While digging into how the FBI had conducted itself in its handling of the Hillary Clinton email investigation (codenamed “Midyear Exam”), Horowitz discovered thousands of text messages between Strzok and Page. Not only did these messages reveal an improper relationship, but they also revealed political bias and several other issues, not the least of which were discussions between the lovers about attempting to influence Contreras, the judge who ended up handling the Flynn case.

Following the discovery of the text messages, Strzok was placed in the FBI’s Human Resources Department, where he spun his wheels for almost a year before giving a very contentious public hearing before congressional committees in July 2018, after which he was fired in early August on the recommendation of Horowitz.

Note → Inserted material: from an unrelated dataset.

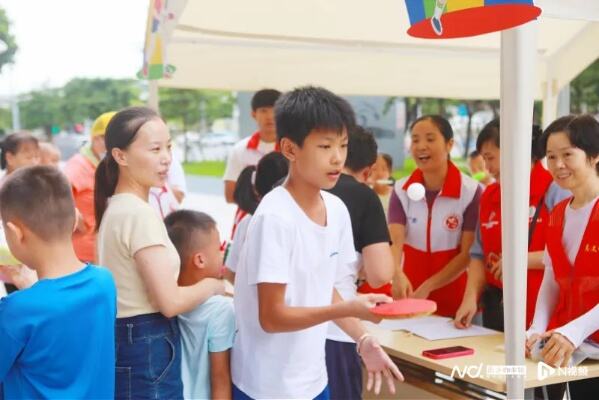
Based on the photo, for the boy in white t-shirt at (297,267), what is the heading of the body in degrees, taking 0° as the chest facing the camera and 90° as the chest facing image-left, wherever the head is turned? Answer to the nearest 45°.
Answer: approximately 315°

But by November 2017, as it was preparing to launch its case against Flynn, Mueller’s special counsel office, and Mueller himself, had to have been aware that the key witness they were about to use to drive the prosecution of Flynn for making false statements was himself under investigation for multiple issues.

Having gotten Flynn to plead guilty using Strzok’s testimony against him, were the Mueller prosecutors hiding evidence from the defense that showed they were aware Strzok had serious credibility issues? Would Flynn have entered a plea of guilty if he and his defense lawyers had known of such evidence?

Subsequent events, such as Strzok’s being fired from the FBI for showing blatant political bias in the performance of his job, discussing influencing a judge, as well as being right in the middle of the Crossfire Hurricane investigation of the Trump campaign during the 2016 election must have raised some questions about Strzok’s credibility as a witness against Flynn.

Horowitz’s FISA abuse report is rumored to be coming any day now, since his investigation is said to have completed. What if it turns out that Horowitz makes criminal referrals to Attorney General William Barr as a result of his investigation, and one of these referrals is of Strzok for perjury?

You can bet Powell will waste no time in bringing that to District Judge Emmet Sullivan’s attention.